Analysts expect Netflix to post earnings per share (EPS) of 55 cents on revenue of $11.97 billion, according to a FactSet poll. For the same period a year ago, the company reported EPS of $4.27 on revenue of $10.25 billion. (The 2024 earnings per share figure looks higher because Netflix split its stock 10-for-1 in November.)
Netflix could also issue guidance for the current year. Wall Street is estimating the company will post EPS of $3.24 on revenue of $51.02 billion in 2026.
The results might be a welcome distraction. Shares have slumped 15% since the market opened on Dec. 5.
That's the day Netflix said it would buy Warner's streaming and studios assets for $27.75 a share -- $23.25 a share in cash and the rest in Netflix stock, with cable being spun out to investors. The S&P 500 is up 1.2% over the same period.
Investors are fretting that Netflix may be overpaying for Warner, and taking on too much debt to do so. The fears have only intensified since Paramount Skydance entered the fray with a hostile bid, which has increased the likelihood of a bidding war.
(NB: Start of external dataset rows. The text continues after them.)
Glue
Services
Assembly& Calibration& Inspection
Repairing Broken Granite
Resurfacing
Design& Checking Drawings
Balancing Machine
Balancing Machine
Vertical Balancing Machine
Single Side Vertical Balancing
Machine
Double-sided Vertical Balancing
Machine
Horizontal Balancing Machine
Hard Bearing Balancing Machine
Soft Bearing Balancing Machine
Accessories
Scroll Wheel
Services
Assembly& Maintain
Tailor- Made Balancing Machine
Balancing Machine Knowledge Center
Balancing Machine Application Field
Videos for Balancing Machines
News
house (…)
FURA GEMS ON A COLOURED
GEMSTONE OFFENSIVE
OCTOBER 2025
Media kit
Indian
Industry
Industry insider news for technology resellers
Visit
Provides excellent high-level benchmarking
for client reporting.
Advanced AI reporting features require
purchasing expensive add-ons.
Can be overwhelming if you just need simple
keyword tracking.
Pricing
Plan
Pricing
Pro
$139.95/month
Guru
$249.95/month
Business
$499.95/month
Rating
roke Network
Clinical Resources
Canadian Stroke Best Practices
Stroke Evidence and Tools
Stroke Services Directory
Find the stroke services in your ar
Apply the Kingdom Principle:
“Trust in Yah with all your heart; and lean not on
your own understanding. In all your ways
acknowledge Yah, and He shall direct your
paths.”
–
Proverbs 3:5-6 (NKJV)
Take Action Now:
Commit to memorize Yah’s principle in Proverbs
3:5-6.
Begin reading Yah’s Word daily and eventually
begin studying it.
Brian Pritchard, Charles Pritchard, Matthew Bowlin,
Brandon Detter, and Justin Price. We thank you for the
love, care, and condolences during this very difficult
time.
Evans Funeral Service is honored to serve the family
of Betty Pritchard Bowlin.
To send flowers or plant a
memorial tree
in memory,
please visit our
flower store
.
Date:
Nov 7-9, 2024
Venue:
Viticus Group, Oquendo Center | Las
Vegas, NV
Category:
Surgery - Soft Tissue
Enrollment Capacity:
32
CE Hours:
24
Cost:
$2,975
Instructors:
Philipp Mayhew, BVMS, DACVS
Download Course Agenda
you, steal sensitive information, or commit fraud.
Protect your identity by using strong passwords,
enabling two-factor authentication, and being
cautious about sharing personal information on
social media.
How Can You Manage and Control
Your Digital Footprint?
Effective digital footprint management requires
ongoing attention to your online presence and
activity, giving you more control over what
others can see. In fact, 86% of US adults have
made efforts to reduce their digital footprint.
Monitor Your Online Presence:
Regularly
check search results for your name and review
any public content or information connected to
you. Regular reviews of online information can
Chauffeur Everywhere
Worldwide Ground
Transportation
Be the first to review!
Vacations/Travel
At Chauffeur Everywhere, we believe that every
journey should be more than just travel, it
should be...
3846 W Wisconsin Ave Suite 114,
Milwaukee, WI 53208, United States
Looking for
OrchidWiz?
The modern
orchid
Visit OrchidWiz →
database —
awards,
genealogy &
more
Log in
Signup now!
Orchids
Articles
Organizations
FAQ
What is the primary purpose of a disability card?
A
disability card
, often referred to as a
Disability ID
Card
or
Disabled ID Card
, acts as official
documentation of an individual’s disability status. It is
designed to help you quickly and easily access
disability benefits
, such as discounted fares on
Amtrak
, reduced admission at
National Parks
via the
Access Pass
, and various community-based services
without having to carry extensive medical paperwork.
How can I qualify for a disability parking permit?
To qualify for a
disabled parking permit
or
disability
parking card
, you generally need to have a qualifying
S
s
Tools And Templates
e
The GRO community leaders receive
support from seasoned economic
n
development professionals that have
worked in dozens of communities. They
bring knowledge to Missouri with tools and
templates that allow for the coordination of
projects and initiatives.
The $83 billion price tag means Netflix is paying about 25 times the $3.3 billion in earnings before interest, taxes, depreciation, and amortization (Ebitda) it expects the Warner assets to produce in 2026. In comparison, Walt Disney is valued at about 11 times its expected Ebitda for its current fiscal year.
Don't expect Tuesday's results to make those worries disappear -- but a much-needed earnings beat could still help Netflix stock claw back some of its recent losses.
"Who are we kidding, there is no chance that this print distracts investors from the ongoing circus," Benchmark analyst Daniel L. Kurnos wrote in a research note last week.
"But it could be a reminder of the soundness of Netflix's fundamentals and the organic levers the company has going into what should be a banner year for connected television," he added. Kurnos rates shares Hold.
There have already been plenty of plot twists in the takeover saga that's expected to upend Hollywood. Just days after Netflix announced it had agreed to buy Warner, Paramount unveiled an all-cash, $30-a-share hostile bid.
Paramount then amended its offer to include $40.4 billion in personal guarantees from Oracle founder Larry Ellison after Warner questioned the financing of the bid -- Ellison's son, David, is Paramount's CEO -- and raised the fee it will pay if regulators block the deal to match Netflix's deal. Warner's board rejected the amended bid earlier his month, saying it remained "inferior" to the agreement with Netflix.
The pullback in Netflix stock could be a good opportunity to snap up shares. Barron's recommended buying the dip on Dec. 11, touting a relatively cheap valuation for a company that ought to continue growing its profit margin whether or not the deal gets done.